El Adviento es venir, deambular, llegar. Es paso en el camino hacia un hogar de carne que todo un Dios decidió transitar un día.
Es salir al encuentro de esta carne débil y temblorosa de Dios en el pesebre. No podemos esperar parados, no podemos quedarnos quietos en nuestros hogares sobreprotegidos e interconectados sólo con nuestros centros de interés.
Adviento es ir hacia el que llega porque lo hace a un lugar dónde sólo habitan los animales y allí no solemos estar. Es ponerse los zapatos y salir, abrir los ojos y ver lo escondido que está presente.
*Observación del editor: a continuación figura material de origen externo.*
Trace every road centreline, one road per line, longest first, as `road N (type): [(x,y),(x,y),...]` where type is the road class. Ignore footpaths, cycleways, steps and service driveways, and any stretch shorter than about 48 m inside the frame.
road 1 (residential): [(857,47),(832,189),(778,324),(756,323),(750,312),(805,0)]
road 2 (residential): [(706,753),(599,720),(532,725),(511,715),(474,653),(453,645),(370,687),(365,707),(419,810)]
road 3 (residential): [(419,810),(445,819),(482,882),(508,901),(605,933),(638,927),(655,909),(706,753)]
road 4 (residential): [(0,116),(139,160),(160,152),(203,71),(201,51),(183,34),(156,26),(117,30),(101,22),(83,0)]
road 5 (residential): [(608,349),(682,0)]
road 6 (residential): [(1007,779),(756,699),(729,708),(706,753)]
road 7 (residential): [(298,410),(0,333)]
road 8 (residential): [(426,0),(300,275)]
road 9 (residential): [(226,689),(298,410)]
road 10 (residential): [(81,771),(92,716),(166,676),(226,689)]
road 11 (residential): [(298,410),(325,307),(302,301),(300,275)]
Es buscar los pequeños signos que se suelen acurrucar en encrucijadas o en portales poco iluminados o en calles llenas de gente pero vacías de cariño.
El que llega, el que se hace carne de nuestra carne, bella y débil, espera que lo salgamos a buscar. Que hagamos oídos a esos pequeños ángeles que siguen diciendo, machaconamente, a tantos sordos que la utopía está viva aunque se encierre con mil candados.
Ángeles de hoja de árbol o de pájaro tímido de ciudad o de manos en los bolsillos vacíos o de niños que nos ayudan a creer. Esos ángeles de Glorias pequeños y susurrados que no alborotan sino que insisten con una sonrisa en los labios llenos de sueños. Normalmente no los creemos porque están demasiado cerca de los que nada pueden o nada tienen, porque nos recuerdan a una edad que ni siquiera nos atrevemos a recordar o a mirar. Ángeles niños o ángeles ancianos que son libros con muy pocas páginas o con las hojas a punto de resquebrajarse.
Ellos nos dicen, tímidamente, que salgamos, que vayamos al encuentro del que vino, viene y ha de venir en un pesebre. Maravillosa locura que abraza y consuela.